As is almost always the case with Power BI, the correct answer is “it depends”.

The bridge table version of the report likely will perform better at large scale (i.e., millions of rows or more), since it won’t require calculating and recalculating measures across a large fact table in real-time.

In addition it has some advantages in terms of documentation. Most automated documentation software (e.g., DataMarc Documenter, Monkey Tools, etc.) will explicitly document your model relationships in detail, but not your filter pane contents. Thus, unless you take the additional steps to document this yourself, someone reviewing your documentation won’t be able to say for certain how you synched the slicers.

Conversely, as I mentioned before the “standard” start schema approach also has some advantage to recommend it, so you will need to evaluate “best” relative to your specific use case.

But the bridge table approach is definitely a good weapon to add to your data modeling arsenal.

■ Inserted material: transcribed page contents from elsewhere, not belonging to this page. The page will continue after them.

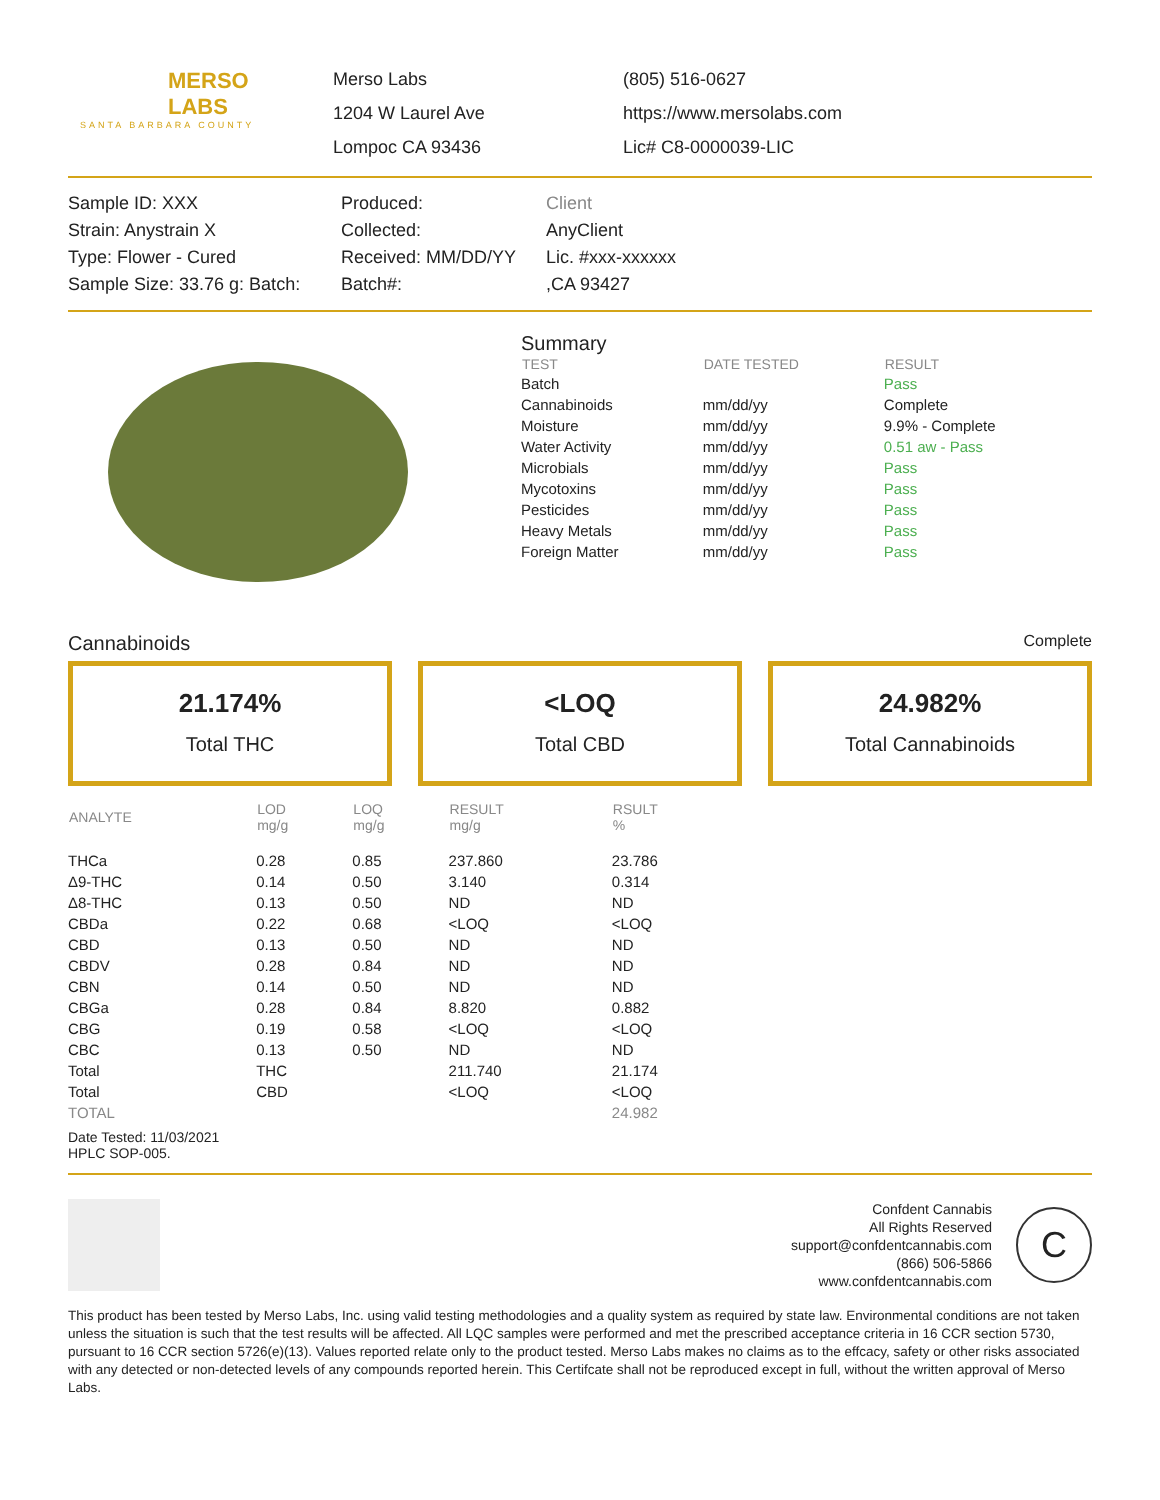MERSO
LABS
SANTA BARBARA COUNTY
Merso Labs
1204 W Laurel Ave
Lompoc CA 93436
(805) 516-0627
https://www.mersolabs.com
Lic# C8-0000039-LIC
Sample ID: XXX
Strain: Anystrain X
Type: Flower - Cured
Sample Size: 33.76 g: Batch:
Produced:
Collected:
Received: MM/DD/YY
Batch#:
Client
AnyClient
Lic. #xxx-xxxxxx
,CA 93427
Summary
| TEST | DATE TESTED | RESULT |
| --- | --- | --- |
| Batch | | Pass |
| Cannabinoids | mm/dd/yy | Complete |
| Moisture | mm/dd/yy | 9.9% - Complete |
| Water Activity | mm/dd/yy | 0.51 aw - Pass |
| Microbials | mm/dd/yy | Pass |
| Mycotoxins | mm/dd/yy | Pass |
| Pesticides | mm/dd/yy | Pass |
| Heavy Metals | mm/dd/yy | Pass |
| Foreign Matter | mm/dd/yy | Pass |
Cannabinoids Complete
21.174%
Total THC
<LOQ
Total CBD
24.982%
Total Cannabinoids
| ANALYTE | LOD mg/g | LOQ mg/g | RESULT mg/g | RSULT % |
| --- | --- | --- | --- | --- |
| THCa | 0.28 | 0.85 | 237.860 | 23.786 |
| Δ9-THC | 0.14 | 0.50 | 3.140 | 0.314 |
| Δ8-THC | 0.13 | 0.50 | ND | ND |
| CBDa | 0.22 | 0.68 | <LOQ | <LOQ |
| CBD | 0.13 | 0.50 | ND | ND |
| CBDV | 0.28 | 0.84 | ND | ND |
| CBN | 0.14 | 0.50 | ND | ND |
| CBGa | 0.28 | 0.84 | 8.820 | 0.882 |
| CBG | 0.19 | 0.58 | <LOQ | <LOQ |
| CBC | 0.13 | 0.50 | ND | ND |
| Total | THC | | 211.740 | 21.174 |
| Total | CBD | | <LOQ | <LOQ |
| TOTAL | | | | 24.982 |
Date Tested: 11/03/2021
HPLC SOP-005.
Confdent Cannabis
All Rights Reserved
support@confdentcannabis.com
(866) 506-5866
www.confdentcannabis.com
C
This product has been tested by Merso Labs, Inc. using valid testing methodologies and a quality system as required by state law. Environmental conditions are not taken unless the situation is such that the test results will be affected. All LQC samples were performed and met the prescribed acceptance criteria in 16 CCR section 5730, pursuant to 16 CCR section 5726(e)(13). Values reported relate only to the product tested. Merso Labs makes no claims as to the effcacy, safety or other risks associated with any detected or non-detected levels of any compounds reported herein. This Certifcate shall not be reproduced except in full, without the written approval of Merso Labs.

I hope you found this exercise helpful.

We’ll be back tomorrow with Part II of our many-to-many relationship series - this time looking at a different type of M:M problem in our bookstore, again with multiple solution approached. Hope to see you there…

Brian

Data Modeling 005 - Brian Julius Solution.pbix (1.5 MB)

scancela.90 · May 26, 2023, 11:12am

Hi All,

Please find details of my solution to this workout:

I implemented the same steps and good practices learned on previous Data Model Workouts:

Connect Data, name it as Raw… and Move it to a New Group “Staging Queries”. Disable load.
One useful tip, to been able to used my PBIX without erros, is that I connect to Data with Web Connector:
let
Source = Csv.Document(Web.Contents(“https://forum.enterprisedna.co/uploads/short-url/bSPy1kRa6087P99GQBOoVYe9t3N.csv"),[Delimiter=",”, Columns=7, Encoding=65001, QuoteStyle=QuoteStyle.None]),
Create reference to this table and create the dimension and fact tables.
BooksAuthors I decided to create a Dimension with Book and Authors, and create a Key with isbn13-AuthorID
Books Added a custom column to create an ID with Book-Author. Removed columns: title, author and publisher
Publishers Dimension with Publisher and publisherID
Moved this tables to a Group “Data Model”
Create Dates tables from eDNA Extended Dates Tables and move to New Group “Functions”. Invoke function and move table to “Data Model”. Create parameters Start Date and End Date, based on publication_date and move to New Group “Parameters”. Added parameters to Dates Table created.

Data Model

PBIX

Data Modelling Workout 05 - Many-to-Many (Part I) - Santiago Cancela Solution.pbix (1.2 MB)

kenyatta67 · October 11, 2023, 4:54am

@BrianJ

Good day! Just want to get your input on 2 things that I’m stuck with:

Why am I unable to make title and author filter or reduce selection when selecting 1 or the other
For the card list of authors selected how do I make the result into a drop down list instead of a long list?
Data Modeling 005 - Kenneth Tancinco.pbix (843.3 KB)

Thanks!

toxic764992515 · May 8, 2024, 12:31am

PBI练习1.pbix (706.7 KB)
Hi，我是中国人，第一次尝试提交作业，希望能获得技能的提高！

***Translating the above for the rest of the non chinese community who might be able to assist you with your homework: “Hi, I am Chinese and this is my first attempt at submitting homework. I hope to improve my skills!”

We thank you for choosing EDNA as your mentor and we’ll do our best to support you with your goals.